▸ **Document passage**:
::::
When I finally found Akshay, he led me to the driver who would take us to my hotel. Even at that early hour of the morning, the sights and sounds of the subcontinent were overpowering. Between the heat, the pollution, the traffic, the intense overcrowding and the profound poverty, it didn’t even feel like the same planet. But I did see some cool cows.

I had about a day and a half to get acclimated before I’d have to report to work. The office was right around the corner from the hotel in a complex that also held what the locals called a “mall” but what appeared to me as a warren of flea market stalls. To get there from the hotel, I had two options: cut through a traffic-choked alley that also served as the parking lot for hundreds of motorcycles belonging to the workforce, or venture out onto the street. I tried the street once before deciding that being struck by a scooter would be preferable to being hit by a taxi, then run over by a bus, then asphyxiated by an auto-rickshaw, then flipped into the poisonous river, then set upon by beggars.

The office was still in the process of being set up when I arrived the first Monday, so I was shunted to a small desk off to the side and given a single individual to present my carefully prepared training spiel. He and all the people I worked with were very friendly, accommodating and eager to learn, or at least I think that’s what they said. Their heavily accented English had me agreeing with stuff I had no idea they were talking about. I was further confused by the Indian custom of wagging the head from side to side as a way of saying “yes, I agree with you.” They need to cut that out – it’s very disconcerting.
::::
▸ **Your objective**:
Can you continue the India work-trip account, picking up right after its last sentence? The listing comes from a different source than this India work-trip account.

▸ **Extracted records**:
::::
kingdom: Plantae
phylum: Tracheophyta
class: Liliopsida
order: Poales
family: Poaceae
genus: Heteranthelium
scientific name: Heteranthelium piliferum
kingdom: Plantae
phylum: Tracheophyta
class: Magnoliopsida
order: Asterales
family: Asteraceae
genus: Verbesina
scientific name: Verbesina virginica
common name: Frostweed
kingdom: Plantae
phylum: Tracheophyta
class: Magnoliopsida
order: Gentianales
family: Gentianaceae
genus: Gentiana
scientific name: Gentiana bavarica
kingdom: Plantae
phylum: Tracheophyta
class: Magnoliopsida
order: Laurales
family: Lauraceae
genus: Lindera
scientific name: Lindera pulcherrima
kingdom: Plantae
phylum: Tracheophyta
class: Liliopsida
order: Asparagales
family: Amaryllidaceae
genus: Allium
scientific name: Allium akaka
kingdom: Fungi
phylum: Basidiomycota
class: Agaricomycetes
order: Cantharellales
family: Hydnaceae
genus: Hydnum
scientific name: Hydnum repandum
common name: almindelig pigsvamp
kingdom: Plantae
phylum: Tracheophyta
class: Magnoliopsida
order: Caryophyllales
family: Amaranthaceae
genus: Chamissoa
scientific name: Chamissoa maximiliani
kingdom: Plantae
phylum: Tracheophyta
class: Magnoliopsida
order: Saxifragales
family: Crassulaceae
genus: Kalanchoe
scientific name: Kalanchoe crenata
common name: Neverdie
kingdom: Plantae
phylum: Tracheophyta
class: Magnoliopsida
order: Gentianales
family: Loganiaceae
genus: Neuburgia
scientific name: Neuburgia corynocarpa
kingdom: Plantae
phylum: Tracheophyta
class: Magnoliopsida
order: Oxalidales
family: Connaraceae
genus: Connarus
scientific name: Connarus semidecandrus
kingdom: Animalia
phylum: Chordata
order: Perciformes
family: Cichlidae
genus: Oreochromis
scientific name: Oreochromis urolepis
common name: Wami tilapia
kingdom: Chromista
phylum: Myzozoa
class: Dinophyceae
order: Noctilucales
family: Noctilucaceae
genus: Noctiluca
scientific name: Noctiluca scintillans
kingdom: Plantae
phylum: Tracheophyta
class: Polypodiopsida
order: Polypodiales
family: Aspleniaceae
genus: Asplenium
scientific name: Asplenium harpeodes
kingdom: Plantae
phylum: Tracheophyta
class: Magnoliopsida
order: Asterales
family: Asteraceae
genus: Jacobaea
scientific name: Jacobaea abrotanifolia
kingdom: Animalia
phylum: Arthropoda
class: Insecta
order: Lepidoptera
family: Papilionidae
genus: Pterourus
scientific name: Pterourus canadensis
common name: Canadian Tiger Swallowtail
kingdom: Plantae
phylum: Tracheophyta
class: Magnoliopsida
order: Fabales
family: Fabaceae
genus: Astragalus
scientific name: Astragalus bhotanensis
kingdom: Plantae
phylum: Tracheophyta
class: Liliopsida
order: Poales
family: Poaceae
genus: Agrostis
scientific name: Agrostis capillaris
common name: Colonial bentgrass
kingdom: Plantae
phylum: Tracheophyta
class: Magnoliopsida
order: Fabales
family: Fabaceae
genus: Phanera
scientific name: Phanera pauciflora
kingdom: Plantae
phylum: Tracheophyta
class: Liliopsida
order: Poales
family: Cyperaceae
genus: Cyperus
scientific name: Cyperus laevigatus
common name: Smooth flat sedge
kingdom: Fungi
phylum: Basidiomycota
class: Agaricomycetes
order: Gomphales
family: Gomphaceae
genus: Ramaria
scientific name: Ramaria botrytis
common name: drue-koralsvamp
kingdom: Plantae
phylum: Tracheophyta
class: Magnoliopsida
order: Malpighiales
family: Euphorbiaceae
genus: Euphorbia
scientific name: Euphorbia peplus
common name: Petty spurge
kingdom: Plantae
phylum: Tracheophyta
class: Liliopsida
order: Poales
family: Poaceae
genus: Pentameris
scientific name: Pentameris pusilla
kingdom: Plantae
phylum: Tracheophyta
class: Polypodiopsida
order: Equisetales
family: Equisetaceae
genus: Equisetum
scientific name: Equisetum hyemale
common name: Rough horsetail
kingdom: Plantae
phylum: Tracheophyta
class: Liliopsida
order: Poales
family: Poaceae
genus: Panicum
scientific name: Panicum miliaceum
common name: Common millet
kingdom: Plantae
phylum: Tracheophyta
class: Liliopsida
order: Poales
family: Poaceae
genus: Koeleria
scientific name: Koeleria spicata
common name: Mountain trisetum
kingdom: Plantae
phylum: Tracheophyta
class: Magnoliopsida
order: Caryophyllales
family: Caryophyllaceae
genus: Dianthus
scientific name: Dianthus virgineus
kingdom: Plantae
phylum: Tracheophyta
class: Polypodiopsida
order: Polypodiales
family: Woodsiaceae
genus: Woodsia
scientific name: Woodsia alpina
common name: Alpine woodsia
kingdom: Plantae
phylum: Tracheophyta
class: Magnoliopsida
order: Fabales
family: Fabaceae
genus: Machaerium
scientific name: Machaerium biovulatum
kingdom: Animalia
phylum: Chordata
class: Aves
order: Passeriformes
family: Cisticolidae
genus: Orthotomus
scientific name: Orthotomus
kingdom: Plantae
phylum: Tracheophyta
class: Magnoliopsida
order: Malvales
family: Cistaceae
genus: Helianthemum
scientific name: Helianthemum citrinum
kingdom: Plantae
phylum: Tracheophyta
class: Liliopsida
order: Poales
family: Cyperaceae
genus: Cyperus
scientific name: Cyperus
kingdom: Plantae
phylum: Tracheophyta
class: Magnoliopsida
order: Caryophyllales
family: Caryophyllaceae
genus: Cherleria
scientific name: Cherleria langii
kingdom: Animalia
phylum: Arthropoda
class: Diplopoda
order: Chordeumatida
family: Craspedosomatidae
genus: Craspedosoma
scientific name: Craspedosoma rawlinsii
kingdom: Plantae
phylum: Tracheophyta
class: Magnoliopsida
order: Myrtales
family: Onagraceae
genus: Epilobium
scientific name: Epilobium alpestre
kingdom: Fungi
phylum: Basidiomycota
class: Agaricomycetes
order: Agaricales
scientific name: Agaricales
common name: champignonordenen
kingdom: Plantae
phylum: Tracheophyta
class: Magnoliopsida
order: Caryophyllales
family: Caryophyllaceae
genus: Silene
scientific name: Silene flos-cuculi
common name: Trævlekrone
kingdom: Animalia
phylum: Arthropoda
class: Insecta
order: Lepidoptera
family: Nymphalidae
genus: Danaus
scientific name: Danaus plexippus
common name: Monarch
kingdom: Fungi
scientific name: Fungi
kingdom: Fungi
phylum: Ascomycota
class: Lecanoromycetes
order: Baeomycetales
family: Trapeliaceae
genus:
::::
▸ **Response to the exercise**:
By the third day I was still not sleeping well, I was growing tired of all the exotic atmosphere and I was starting to think I needed an exit strategy. Would I irrevocably damage my career and look like a total wuss if I arranged to return home immediately?

Fortunately, I got sick instead. The Indian doctor who came to my hotel room to treat my nausea gave me a pretty good once-over, and left two medicines I’d never heard of before. “Take two of this one every four hours and one of this one every six hours,” he instructed. Or something like that. I just did the math and split the difference, and for some reason got better.
Once I was back on my feet, the second week had arrived and I was supposed to be working with the second-shift crew. I made a brave effort with the unfamiliar evening hours; I kept telling myself it was actually day shift back in the U.S., but my self wasn’t convinced. When another group of trainers from the states arrived toward the end of that week, I greeted them like long-lost relatives. At least I had someone to commiserate with, though unfortunately they turned out to enjoy their trip immensely.

When the third week rolled around and my third-shift trainees waited to hear my presentation, I gave up all pretense of being flexible with my time. When 4 a.m. rolled around and I faced the prospect of another four hours of me wagging my tongue and them wagging their heads, I had to decide whether to brave the motorcycle alley in the dead of night or hang in there. I braved the night and dragged myself back to the hotel.

The end of my stay had finally arrived, and I was thrilled to be heading back to the U.S. I flew into Philadelphia and drove to my hotel on an unusually cool and sweet-smelling late summer day. (I guess you have to go half way around the world to consider Philadelphia sweet-smelling). I had several days of meetings at my northeast office before I could head home, but I was still glad to be back.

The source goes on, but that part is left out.